Youku Tudou Expects Lower Costs to Boost 2013 Results
Youku Tudou Inc. (YOKU), China’s biggest online video company, forecast next year’s earnings will be boosted by lower costs following the acquisition of a competitor.
Industry consolidation has meant the company’s two largest cost components, content and bandwidth, have both begun to decline this year, Victor Koo, Youku’s chief executive officer, said in an interview today. Koo didn’t give a projection on when the company would become profitable.

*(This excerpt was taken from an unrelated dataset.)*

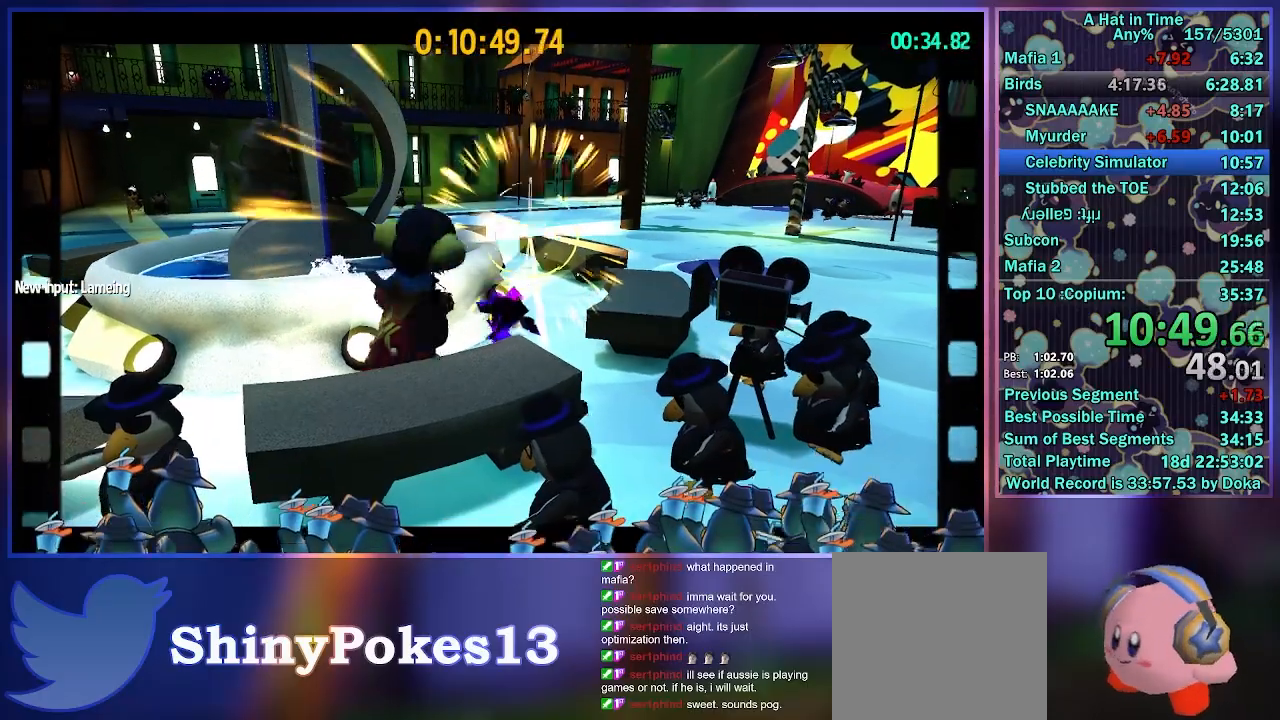
{"buttons": [], "left_stick": "center", "right_stick": "center", "events": []}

The company was formed by the completion last month of Youku Inc.’s acquisition of Tudou Holdings Ltd. to extend its lead over websites run by Baidu Inc. (BIDU) and Tencent Holdings Ltd. (700) The combination of the online video companies that were China’s two biggest is aimed at reducing content licensing and network costs, and should produce savings of as much as $60 million annually, Youku said in March.
“Last year because of some competitive issues, you saw inflation of content costs,” Koo said at the company’s headquarters in Beijing. “We see a lot of rationalization happening this year and that will improve the financial situation on the P&L standpoint next year.”
Youku’s second-quarter revenue rose 96 percent from a year earlier to 387.4 million yuan ($61 million), the company reported Aug. 6, before completion of the Tudou acquisition. That was the slowest growth rate since Youku’s initial public offering in 2010, according to data compiled by Bloomberg. The net loss widened to 62.8 million yuan from 28.1 million yuan.
The acquisition of Tudou will be fully integrated by the fourth quarter and won’t lead to any layoffs, Dele Liu, Youku’s president, said at a briefing today.
The $60 million savings target will begin to be realized over the next 12-18 months, Koo said in the interview. Achieving profitability is “something we are working on,” Koo said.
“We see the path to profitability very clearly,” Koo said. “Revenue is growing very strong. Part of it will be derived from the synergy we see coming from the merger.”
In the first quarter, the last before the acquisition was announced, Youku accounted for 20.9 percent of China’s online video market by revenue, compared with 11.5 percent for second-placed Tudou, according to estimates by research company Analysys International. Sohu.com Inc. was third with 10.9 percent, while Baidu’s Qiyi unit ranked fourth with 6.7 percent market share, more than Tencent’s 4.7 percent, according to Analysys.
By the second quarter, shortly before the acquisition was completed, Youku’s market share had risen to 21.5 percent, while Tudou dropped to fourth with 8.6 percent, according to Analysys. Baidu rose to second place with 10.2 percent, while Sohu remained in third with 9.8 percent.
A third-party audit done for the company after completion of the Tudou acquisition found the combined company has 310 million weekly users, Koo said. The combined company now reaches about 80 percent of China’s online population, up from about 55 percent for Youku on its own previously, he said.
Youku Tudou serves a total of 1.6 billion hours of video every month, which is about 22 percent more than Google Inc. (GOOG)’s YouTube, the company said in a statement today. YouTube service is blocked in China.
Concerns that overlap of users between Youku and Tudou may be higher than projected have weighed on the stock. A report on Chinese technology news website DoNews.com saying that the user overlap before the merger could be as high as 50 percent sank the stock by 10 percent on Sept. 17, Muzhi Li, an analyst at Citigroup Inc. in Hong Kong, wrote in a research note a day later. The DoNews report reached a “wrong conclusion” by comparing monthly data with a weekly figure cited by a senior vice president at Youku on Sept. 11, Li wrote.
“There is a lot of exaggeration here,” Koo said today when asked about the overlap.
The company’s audit found the daily overlap in users of the two sites is about 14 percent, while on a weekly basis the overlap is about 18 percent, Koo said.
“The advertising backend platform is now consolidated,” he said. “We can eliminate duplicate reach to make sure the return on investment for advertisers is highly effective.”